Kinetochore fibers often are emphasized when spindle MTs are visualized by fluorescence microscopy, which has an inherited technical caveat of having weak signals of interpolar MTs shadowed by overwhelmingly bright signals of kinetochore fibers. In certain animal cells like the silkworm spermatocytes, however, centrosome-generated asters are significantly distanced from the spindle core of kinetochore fibers (Chen et al., 2008). In centrosomal spindles, MTs generated from segregated centrosomes give rise to interpolar MTs inside the spindle apparatus. Kinetochore fibers are attached laterally to these interpolar MT bundles (Tolic, 2018). Therefore, spindles have kinetochore fibers and interpolar MTs that likely harbor different molecular interactions simply because kinetochore fibers are attached to kinetochores while interpolar MTs are cross-linked near their plus ends by MAPs or motors. Obviously, it is challenging to tease the two populations of MTs apart because of their close spatial and/or possibly physical association (Tolic, 2018). However, when kinetochore fibers are removed from the spindle in grasshopper spermatocytes undergoing meiotic division, concomitantly with the surgical removal of chromosomes, interpolar MTs remain and can undergo cell cycle-dependent reorganization until the completion of cytokinesis (Zhang and Nicklas, 1996). This finding, although in meiotic cells, suggests that interpolar MTs can autonomously undergo M phase-dependent MT reorganization so that they likely play critical roles in spindle morphogenesis.

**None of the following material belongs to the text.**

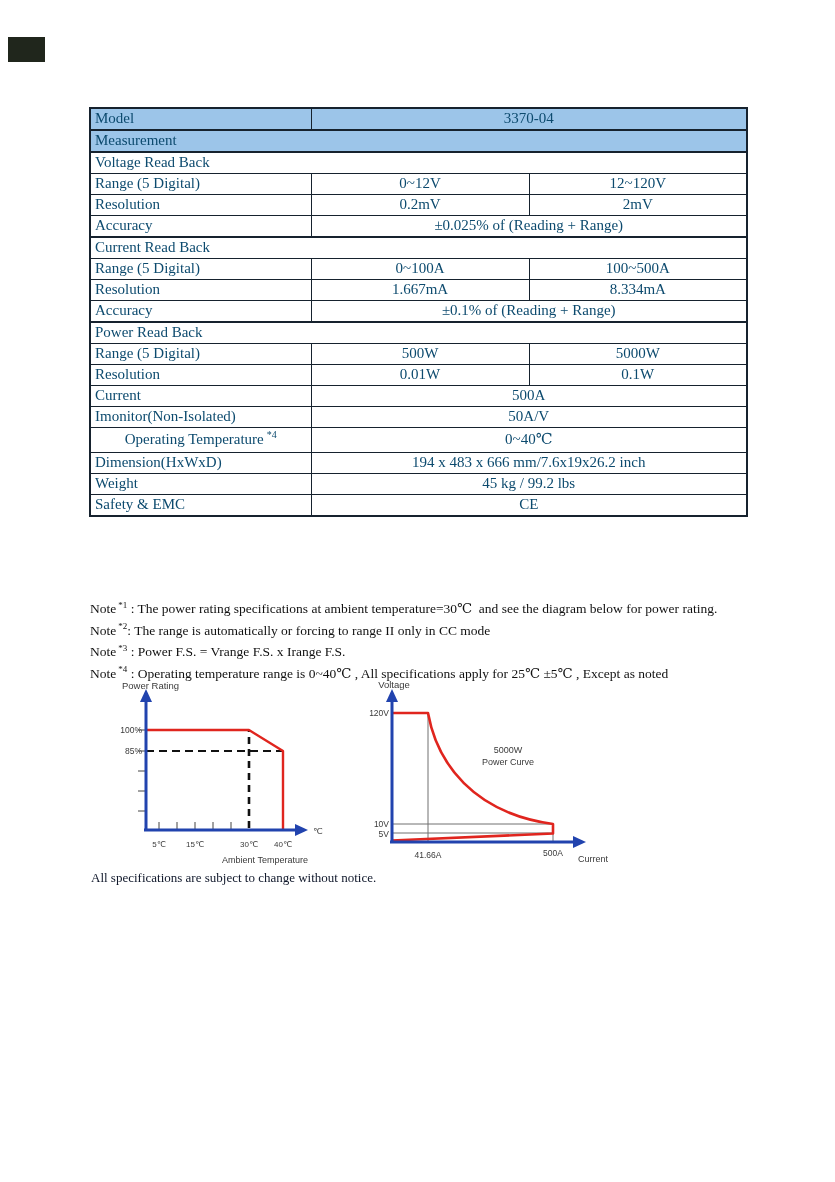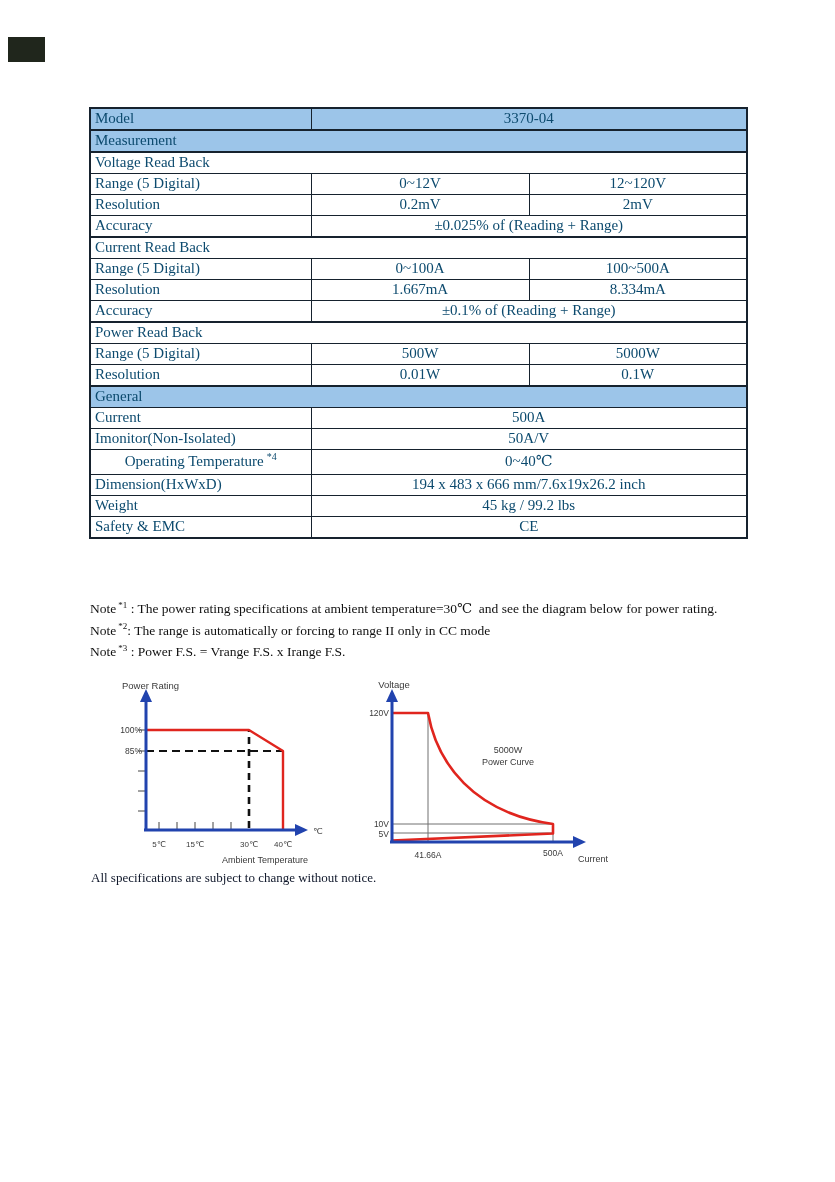"General" tr.blue { html: <tr> <td>General</td> </tr> -> none }
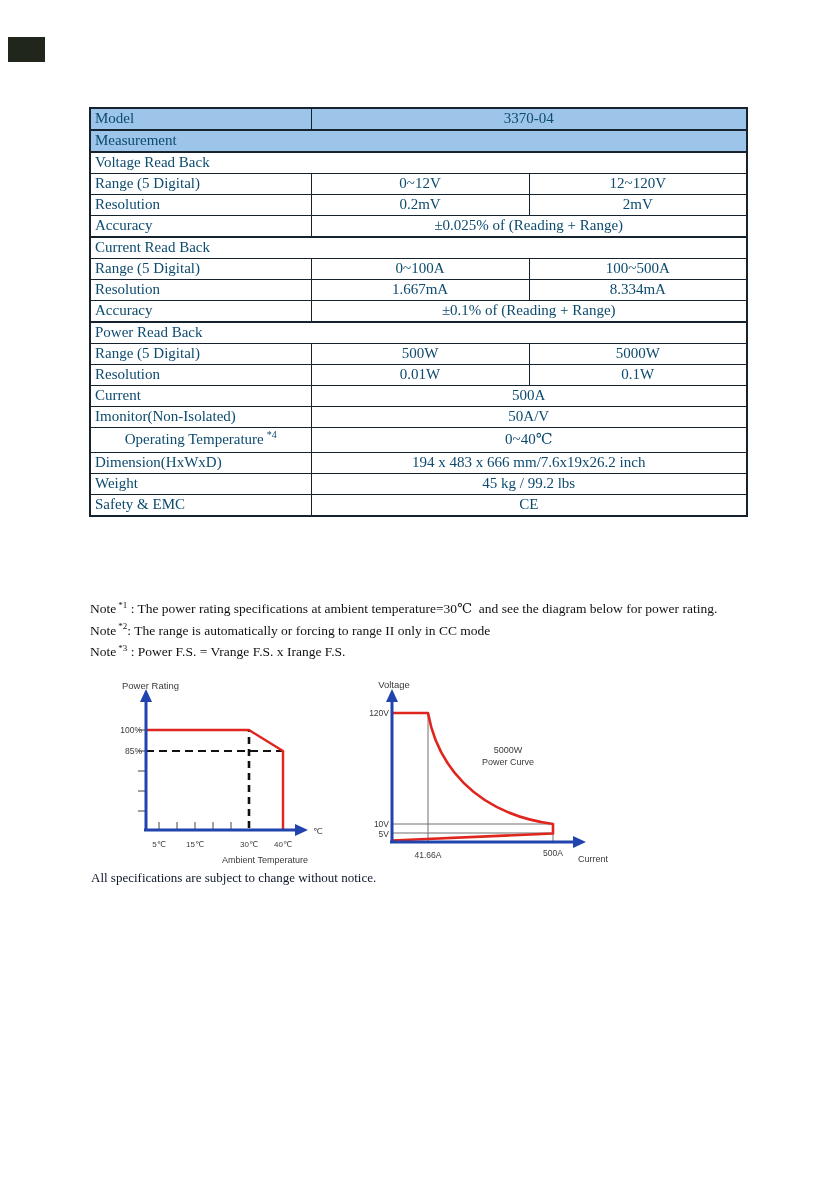"Note *4 : Operating temperature" div.note { html: none -> <div><span>Note</span><sup>*4</sup><span> : Operating temperature range is 0~40℃ , All specifications apply for 25℃ ±5℃ , Except as noted</span></div> }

As shown here, the polar accumulation of ATK1 and ATK5 upon hyperosmotic stresses likely have interpolar MTs distanced from kinetochore fibers that were resulted from the sliding of primarily these MTs only. The resulting asters are similar to those generated by the centrosomes in spindles formed in silkworm spermatocytes (Chen et al., 2008). Kinetochore fibers remained in position probably because of the attachment to chromosomes in these sorbitol-treated cells. Our results indicated that ATK5 acted on interpolar MTs from late prophase prior to nuclear envelope breakdown and ATK1 join with ATK5 to these MTs afterward. The joint action of ATK1 and ATK5 is critical for the morphogenesis of spindles with converged poles as the loss of either one would cause defects in spindle pole convergence (Marcus et al., 2003; Ambrose et al., 2005). Our finding also further supports the notion that interpolar MTs are responsible for spindle morphogenesis.

In conclusion, we demonstrated here that the conserved ATK1 and ATK5 kinesins physically associated with each other and acted on selective parallel MTs in the mitotic apparatus to establish the convergent spindle array by MT sliding.